Inputs to Cost-Effectiveness Analysis
Hourly Prices and Energy Savings Best practice cost-effectiveness modeling begins with hourly prices and hourly energy savings from the
specific measures/technologies considered and correlates both of these to weather. In turn, this allows
the model to capture and apply appropriate values to low-probability, high-consequence weather
events. This captures a more accurate view of the efficiency measure’s value compared to other supply
options. Additionally, completing the analysis requires several inputs, as summarized below.
The foundation of the hourly price analysis used for the study derives from an analysis of historic hourly
price data, matched with hourly weather to measure the price-to-weather covariance. The analysis can
measure the overall variation and portion attributable to weather, arriving at a normal weather price
distribution. Price variation results from several uncertain variables, including weather. Using over
30 years of weather data along with a relationship developed from two years of actual price and
weather data, allows the analysis to measure the full range of possible outcomes, reported in the
DSMore results as Minimum, Todays (expected), and Maximum test ratios.

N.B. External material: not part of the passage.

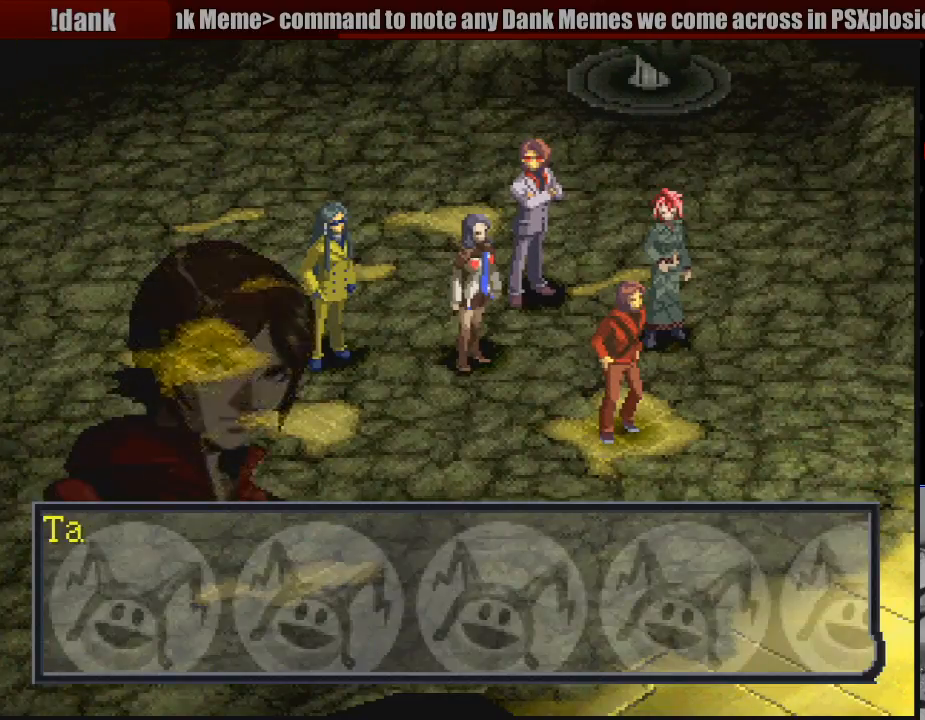
{"buttons": [], "events": []}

Program-Related Inputs The model’s program inputs include participation rates, incentives paid, measure load savings, measure
life, implementation costs, administrative costs including free rider incentives, and incremental costs to
the participant. These inputs come from the EM&V activities that the EM&V project team supplied to
Integral Analytics for cost-effectiveness analysis. The Evaluation Team applied measured kWh savings to
the appropriate hours for the customer, based on load curves for the customer group most likely to
install the measure. For example, the Team used the commercial load curve for commercial measures
and may have used various commercial load curves, depending on the measure type and size installed.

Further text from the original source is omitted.